Pretty-print your GeoJSON with a chosen indent, or minify it to a single line for embedding. 100% in-browser.

GeoJSON Formatter

updated 8 June 2026

Drop a .geojson file, or

What this tool does

It parses your GeoJSON with the browser's own JSON.parse and re-serializes it with the indent you choose — Pretty-print expands it onto indented lines, Minify collapses it to a single line. It only touches whitespace: coordinates, key order, and structure come out exactly as they went in.

The intent it closes: "I have a wall of minified GeoJSON I need to read" — or the reverse, "I have a readable file I need to shrink before committing or embedding it." Because GeoJSON is just JSON with a spatial shape, this works on any valid JSON, but the defaults and the .geojson file handling are tuned for feature data. It does not check RFC 7946 validity — for that, the Validator is the right tool.

How this tool works

One click runs a two-step pass, entirely in your browser.

1. Parse

Your text goes through JSON.parse. If it isn't valid JSON — a trailing comma, an unclosed bracket, a smart quote — the status bar shows JSON parse error and nothing is written to the output pane. A clean parse is the only requirement; the structure doesn't have to be valid GeoJSON.

2. Re-serialize

The parsed object is written back out with JSON.stringify using your indent. Pretty-print uses the Indent value (default 2); Minify forces indent 0 and strips every optional byte. Object key order is preserved as the browser parsed it, so a type field that led each object still leads it. The status bar reports the action — Formatted with indent=2. or Minified. — and Download saves the result as formatted.geojson.

Options

Indent

How many spaces per nesting level, capped at 8. 2 is the web standard; 4 reads a little easier for deeply nested GeometryCollection structures. Setting it to 0 is the same as minifying.

Pretty-print vs. Minify

Pretty-print adds the newlines and spacing that make a properties object or a coordinate array editable by hand. Minify collapses everything to one line — worth it for production payloads, where stripping the "invisible" characters typically shaves 20–30% off the file size.

Example

Input (minified):

{"type":"Feature","geometry":{"type":"Point","coordinates":[12,34]},"properties":{"name":"Test"}}

Output (pretty-printed, 2-space indent):

{
  "type": "Feature",
  "geometry": {
    "type": "Point",
    "coordinates": [
      12,
      34
    ]
  },
  "properties": {
    "name": "Test"
  }
}

Tips & common pitfalls

  • Formatting never changes coordinates. It only adds or removes whitespace. If a high-precision file is still huge after minifying, the decimals are the cause — use Simplify to trim precision and vertices.
  • Key order is usually preserved. JSON.parse keeps object key order, so type stays where it was — though strictly numeric keys can be reordered by the engine.
  • Watch for a BOM. Some Windows editors prepend a Byte Order Mark; a "Unexpected token" error at position 0 is usually that.
  • Trailing commas are illegal JSON. When hand-editing features, make sure the last entry has no comma after its closing brace.

Troubleshooting

I get a "JSON parse error" / "Unexpected token" message.

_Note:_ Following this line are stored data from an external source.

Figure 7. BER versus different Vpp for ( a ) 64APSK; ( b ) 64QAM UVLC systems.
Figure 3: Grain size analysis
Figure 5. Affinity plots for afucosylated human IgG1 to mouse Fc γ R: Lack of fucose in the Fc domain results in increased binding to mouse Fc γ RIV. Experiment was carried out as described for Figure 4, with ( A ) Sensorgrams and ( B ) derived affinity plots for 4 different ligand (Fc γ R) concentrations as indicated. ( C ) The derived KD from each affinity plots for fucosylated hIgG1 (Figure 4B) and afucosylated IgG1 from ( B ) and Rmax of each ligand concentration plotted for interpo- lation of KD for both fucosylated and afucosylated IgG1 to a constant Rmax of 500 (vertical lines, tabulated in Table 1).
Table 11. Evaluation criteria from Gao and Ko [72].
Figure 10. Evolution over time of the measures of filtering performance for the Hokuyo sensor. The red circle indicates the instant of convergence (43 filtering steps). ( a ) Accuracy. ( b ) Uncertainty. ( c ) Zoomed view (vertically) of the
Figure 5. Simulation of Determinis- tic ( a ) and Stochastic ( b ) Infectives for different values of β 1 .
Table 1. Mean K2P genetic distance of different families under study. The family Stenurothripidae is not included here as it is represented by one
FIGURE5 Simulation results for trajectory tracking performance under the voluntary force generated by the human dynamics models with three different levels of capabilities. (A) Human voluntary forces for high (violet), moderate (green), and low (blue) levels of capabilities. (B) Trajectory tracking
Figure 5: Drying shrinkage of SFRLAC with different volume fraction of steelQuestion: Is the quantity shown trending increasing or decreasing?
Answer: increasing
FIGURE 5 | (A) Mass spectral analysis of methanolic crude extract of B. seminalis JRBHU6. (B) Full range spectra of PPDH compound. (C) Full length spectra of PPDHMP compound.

The input isn't valid JSON. The browser's error usually names a position; check for missing quotes around keys, unclosed brackets, smart quotes, or trailing commas.

The "Download" button isn't working for a huge file.

Very large files (200 MB+) can hit browser limits for Blob URLs. Click Minify first to shrink the string, then Copy and paste into a local editor like VS Code.

My properties look reordered after formatting.

Order is preserved for normal keys, but some engines reorder strictly numeric keys. If a specific key sequence matters, double-check the output before deploying.

FAQ

Does this support TopoJSON?

No — this is strictly GeoJSON (and any plain JSON). TopoJSON uses a different topology-based structure; convert it to GeoJSON first.

Does formatting change the actual coordinate values?

No. It only changes whitespace. For coordinate-level changes use Simplify.

Is my data sent to a server?

Never. Everything runs in your browser via JavaScript — your GeoJSON never leaves your machine, and the page works offline once loaded.

What's the maximum indent?

Capped at 8 spaces. More than that makes most GeoJSON unreadable on a normal monitor anyway.